*EXERCISE MATERIAL:*
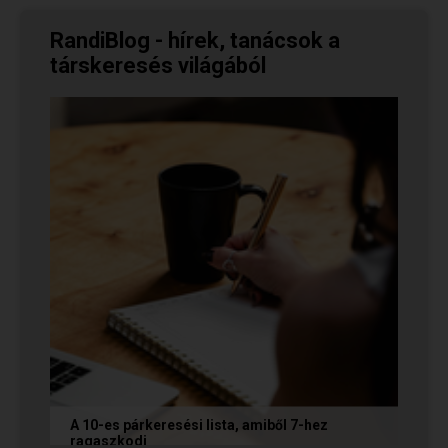
RandiBlog - hírek, tanácsok a
társkeresés világából
A 10-es párkeresési lista, amiből 7-hez
ragaszkodj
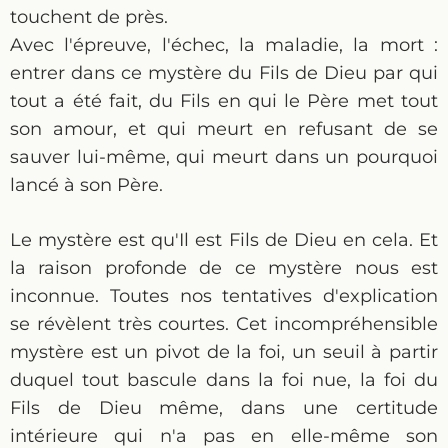
touchent de près.
Avec l'épreuve, l'échec, la maladie, la mort :
entrer dans ce mystère du Fils de Dieu par qui
tout a été fait, du Fils en qui le Père met tout
son amour, et qui meurt en refusant de se
sauver lui-même, qui meurt dans un pourquoi
lancé à son Père.
Le mystère est qu'Il est Fils de Dieu en cela. Et
la raison profonde de ce mystère nous est
inconnue. Toutes nos tentatives d'explication
se révèlent très courtes. Cet incompréhensible
mystère est un pivot de la foi, un seuil à partir
duquel tout bascule dans la foi nue, la foi du
Fils de Dieu même, dans une certitude
intérieure qui n'a pas en elle-même son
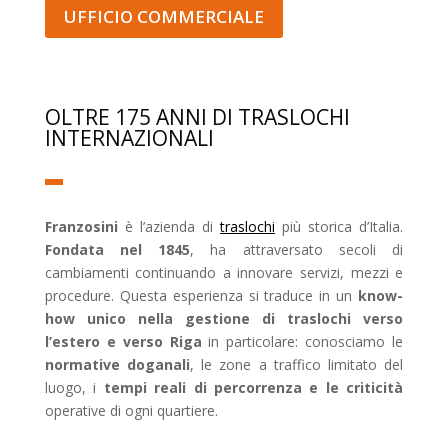
UFFICIO COMMERCIALE
OLTRE 175 ANNI DI TRASLOCHI
INTERNAZIONALI
Franzosini
è l’azienda di
traslochi
più storica d’Italia.
Fondata nel 1845
, ha attraversato secoli di
cambiamenti continuando a innovare servizi, mezzi e
procedure. Questa esperienza si traduce in un
know-
how unico nella gestione di traslochi verso
l’estero e verso Riga
in particolare: conosciamo le
normative doganali
, le zone a traffico limitato del
luogo, i
tempi reali di percorrenza e le criticità
operative di ogni quartiere.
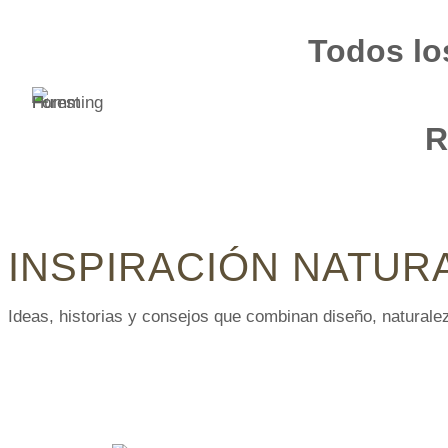
Saltar
Todos lo
al
contenido
R
INSPIRACIÓN NATUR
Ideas, historias y consejos que combinan diseño, naturale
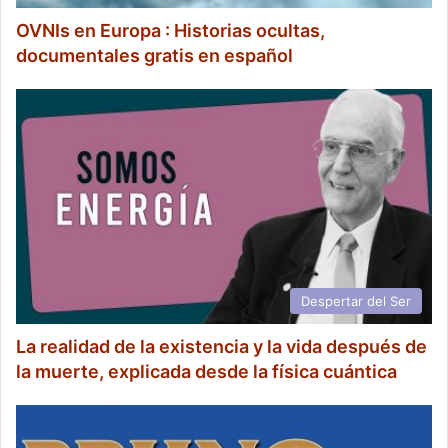
OVNIs en Europa : Historias ocultas,
documentales gratis en español
Despertar del Ser
La realidad de la existencia y la vida después de
la muerte, explicada desde la física cuántica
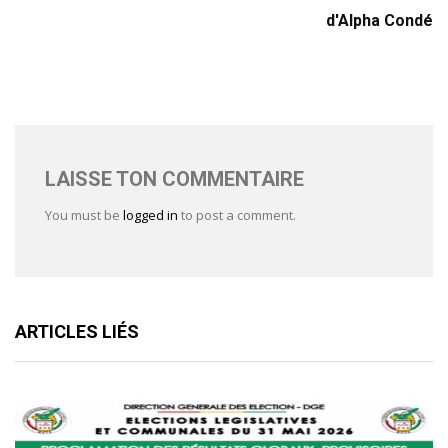
d'Alpha Condé
LAISSE TON COMMENTAIRE
You must be
logged in
to post a comment.
ARTICLES LIÉS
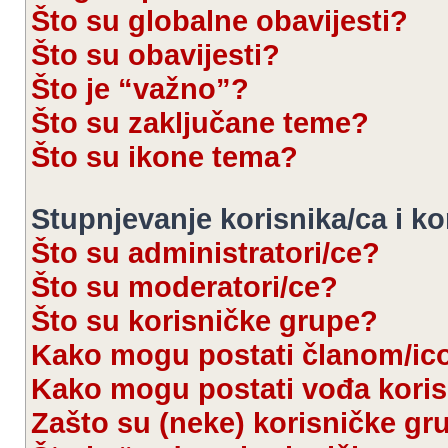
Što su globalne obavijesti?
Što su obavijesti?
Što je “važno”?
Što su zaključane teme?
Što su ikone tema?
Stupnjevanje korisnika/ca i k
Što su administratori/ce?
Što su moderatori/ce?
Što su korisničke grupe?
Kako mogu postati članom/ic
Kako mogu postati vođa kori
Zašto su (neke) korisničke gr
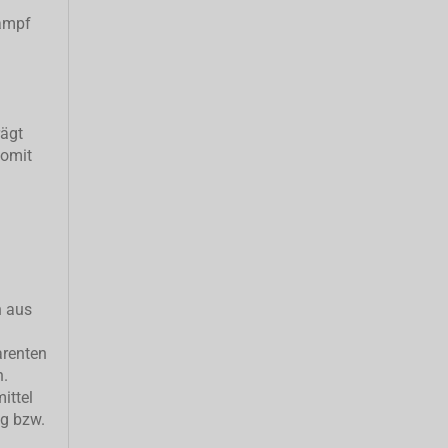
ampf
rägt
somit
h aus
arenten
n.
ittel
ng bzw.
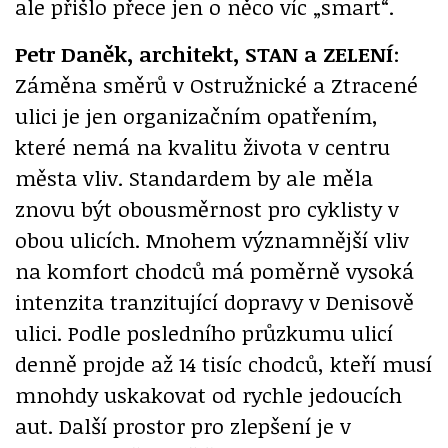
ale přišlo přece jen o něco víc „smart“.
Petr Daněk, architekt, STAN a ZELENÍ
:
Záměna směrů v Ostružnické a Ztracené
ulici je jen organizačním opatřením,
které nemá na kvalitu života v centru
města vliv. Standardem by ale měla
znovu být obousměrnost pro cyklisty v
obou ulicích. Mnohem významnější vliv
na komfort chodců má poměrně vysoká
intenzita tranzitující dopravy v Denisově
ulici. Podle posledního průzkumu ulicí
denně projde až 14 tisíc chodců, kteří musí
mnohdy uskakovat od rychle jedoucích
aut. Další prostor pro zlepšení je v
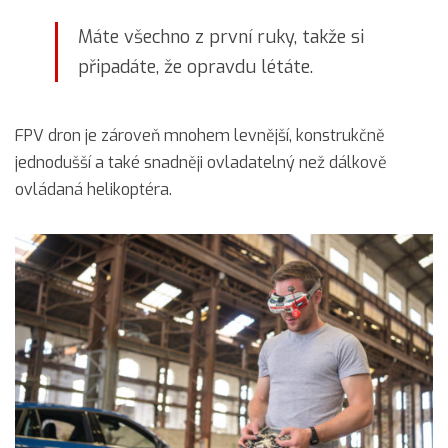
Máte všechno z první ruky, takže si
připadáte, že opravdu létáte.
FPV dron je zároveň mnohem levnější, konstrukčně
jednodušší a také snadněji ovladatelný než dálkově
ovládaná helikoptéra.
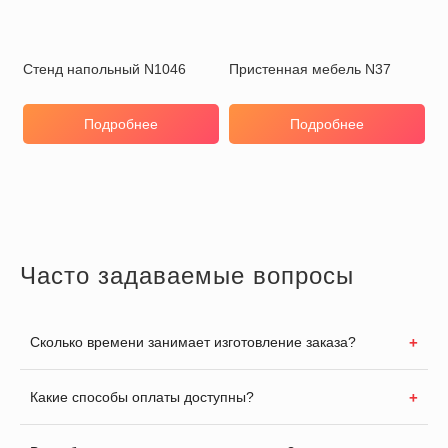
Стенд напольный N1046
Пристенная мебель N37
Подробнее
Подробнее
Часто задаваемые вопросы
Сколько времени занимает изготовление заказа?
Какие способы оплаты доступны?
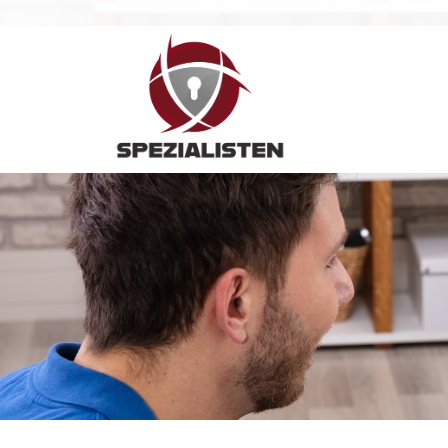
Hauptnavigation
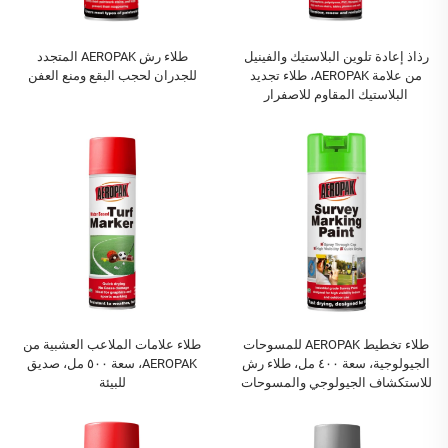
رذاذ إعادة تلوين البلاستيك والفينيل
طلاء رش AEROPAK المتجدد
من علامة AEROPAK، طلاء تجديد
للجدران لحجب البقع ومنع العفن
البلاستيك المقاوم للاصفرار
والتشقق
طلاء تخطيط AEROPAK للمسوحات
طلاء علامات الملاعب العشبية من
الجيولوجية، سعة ٤٠٠ مل، طلاء رش
AEROPAK، سعة ٥٠٠ مل، صديق
للاستكشاف الجيولوجي والمسوحات
للبيئة
والبناء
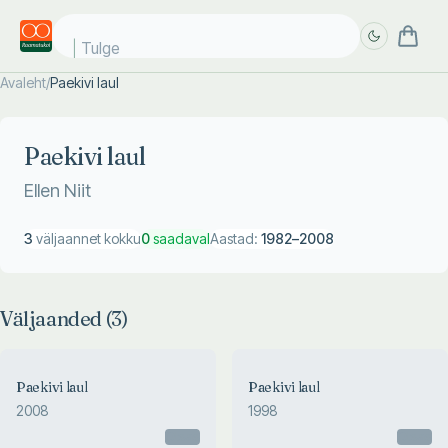
Tulge j
Avaleht
/
Paekivi laul
Täpsem
Täpsem
otsing
otsing
Paekivi laul
Ellen Niit
3
väljaannet kokku
0
saadaval
Aastad:
1982
–
2008
Väljaanded (
3
)
Paekivi laul
Paekivi laul
2008
1998
Otsas
Otsas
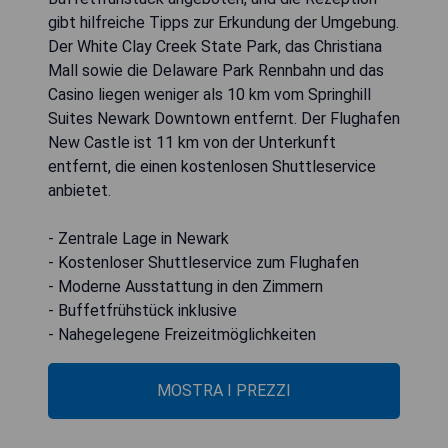
gibt hilfreiche Tipps zur Erkundung der Umgebung.
Der White Clay Creek State Park, das Christiana
Mall sowie die Delaware Park Rennbahn und das
Casino liegen weniger als 10 km vom Springhill
Suites Newark Downtown entfernt. Der Flughafen
New Castle ist 11 km von der Unterkunft
entfernt, die einen kostenlosen Shuttleservice
anbietet.
- Zentrale Lage in Newark
- Kostenloser Shuttleservice zum Flughafen
- Moderne Ausstattung in den Zimmern
- Buffetfrühstück inklusive
- Nahegelegene Freizeitmöglichkeiten
MOSTRA I PREZZI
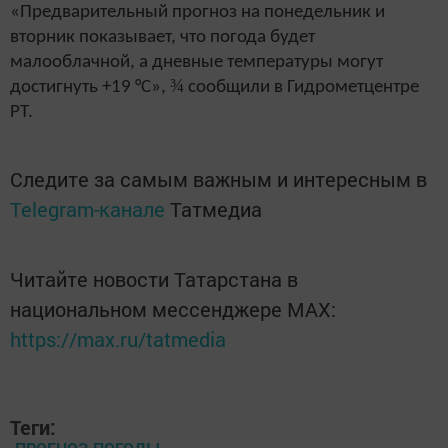
«Предварительный прогноз на понедельник и
вторник показывает, что погода будет
малооблачной, а дневные температуры могут
¾
достигнуть +19 °С»,
сообщили в Гидрометцентре
РТ.
Следите за самым важным и интересным в
Telegram-канале
Татмедиа
Читайте новости Татарстана в
национальном мессенджере MАХ:
https://max.ru/tatmedia
Теги:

*ASSIGNED TASK:* Can you retype every line of text in the records above, matching each one precisely and leaving out the pictures?

*EXPECTED ANSWER:*
RandiBlog - hírek, tanácsok a
társkeresés világából
A 10-es párkeresési lista, amiből 7-hez
ragaszkodj
touchent de près.
Avec l'épreuve, l'échec, la maladie, la mort :
entrer dans ce mystère du Fils de Dieu par qui
tout a été fait, du Fils en qui le Père met tout
son amour, et qui meurt en refusant de se
sauver lui-même, qui meurt dans un pourquoi
lancé à son Père.
Le mystère est qu'Il est Fils de Dieu en cela. Et
la raison profonde de ce mystère nous est
inconnue. Toutes nos tentatives d'explication
se révèlent très courtes. Cet incompréhensible
mystère est un pivot de la foi, un seuil à partir
duquel tout bascule dans la foi nue, la foi du
Fils de Dieu même, dans une certitude
intérieure qui n'a pas en elle-même son
UFFICIO COMMERCIALE
OLTRE 175 ANNI DI TRASLOCHI
INTERNAZIONALI
Franzosini
è l’azienda di
traslochi
più storica d’Italia.
Fondata nel 1845
, ha attraversato secoli di
cambiamenti continuando a innovare servizi, mezzi e
procedure. Questa esperienza si traduce in un
know-
how unico nella gestione di traslochi verso
l’estero e verso Riga
in particolare: conosciamo le
normative doganali
, le zone a traffico limitato del
luogo, i
tempi reali di percorrenza e le criticità
operative di ogni quartiere.
Saltar
Todos lo
al
contenido
R
INSPIRACIÓN NATUR
Ideas, historias y consejos que combinan diseño, naturale
OVNIs en Europa : Historias ocultas,
documentales gratis en español
Despertar del Ser
La realidad de la existencia y la vida después de
la muerte, explicada desde la física cuántica
d'Alpha Condé
LAISSE TON COMMENTAIRE
You must be
logged in
to post a comment.
ARTICLES LIÉS
Što su globalne obavijesti?
Što su obavijesti?
Što je “važno”?
Što su zaključane teme?
Što su ikone tema?
Stupnjevanje korisnika/ca i k
Što su administratori/ce?
Što su moderatori/ce?
Što su korisničke grupe?
Kako mogu postati članom/ic
Kako mogu postati vođa kori
Zašto su (neke) korisničke gr
ampf
rägt
somit
h aus
arenten
n.
ittel
ng bzw.
ale přišlo přece jen o něco víc „smart“.
Petr Daněk, architekt, STAN a ZELENÍ
:
Záměna směrů v Ostružnické a Ztracené
ulici je jen organizačním opatřením,
které nemá na kvalitu života v centru
města vliv. Standardem by ale měla
znovu být obousměrnost pro cyklisty v
obou ulicích. Mnohem významnější vliv
na komfort chodců má poměrně vysoká
intenzita tranzitující dopravy v Denisově
ulici. Podle posledního průzkumu ulicí
denně projde až 14 tisíc chodců, kteří musí
mnohdy uskakovat od rychle jedoucích
aut. Další prostor pro zlepšení je v
Máte všechno z první ruky, takže si
připadáte, že opravdu létáte.
FPV dron je zároveň mnohem levnější, konstrukčně
jednodušší a také snadněji ovladatelný než dálkově
ovládaná helikoptéra.
Стенд напольный N1046
Пристенная мебель N37
Подробнее
Подробнее
Часто задаваемые вопросы
Сколько времени занимает изготовление заказа?
Какие способы оплаты доступны?
Hauptnavigation
رذاذ إعادة تلوين البلاستيك والفينيل
طلاء رش AEROPAK المتجدد
من علامة AEROPAK، طلاء تجديد
للجدران لحجب البقع ومنع العفن
البلاستيك المقاوم للاصفرار
والتشقق
طلاء تخطيط AEROPAK للمسوحات
طلاء علامات الملاعب العشبية من
الجيولوجية، سعة ٤٠٠ مل، طلاء رش
AEROPAK، سعة ٥٠٠ مل، صديق
للاستكشاف الجيولوجي والمسوحات
للبيئة
والبناء
Tulge j
Avaleht
/
Paekivi laul
Täpsem
Täpsem
otsing
otsing
Paekivi laul
Ellen Niit
3
väljaannet kokku
0
saadaval
Aastad:
1982
–
2008
Väljaanded (
3
)
Paekivi laul
Paekivi laul
2008
1998
Otsas
Otsas
gibt hilfreiche Tipps zur Erkundung der Umgebung.
Der White Clay Creek State Park, das Christiana
Mall sowie die Delaware Park Rennbahn und das
Casino liegen weniger als 10 km vom Springhill
Suites Newark Downtown entfernt. Der Flughafen
New Castle ist 11 km von der Unterkunft
entfernt, die einen kostenlosen Shuttleservice
anbietet.
- Zentrale Lage in Newark
- Kostenloser Shuttleservice zum Flughafen
- Moderne Ausstattung in den Zimmern
- Buffetfrühstück inklusive
- Nahegelegene Freizeitmöglichkeiten
MOSTRA I PREZZI
«Предварительный прогноз на понедельник и
вторник показывает, что погода будет
малооблачной, а дневные температуры могут
¾
достигнуть +19 °С»,
сообщили в Гидрометцентре
РТ.
Следите за самым важным и интересным в
Telegram-канале
Татмедиа
Читайте новости Татарстана в
национальном мессенджере MАХ:
https://max.ru/tatmedia
Теги:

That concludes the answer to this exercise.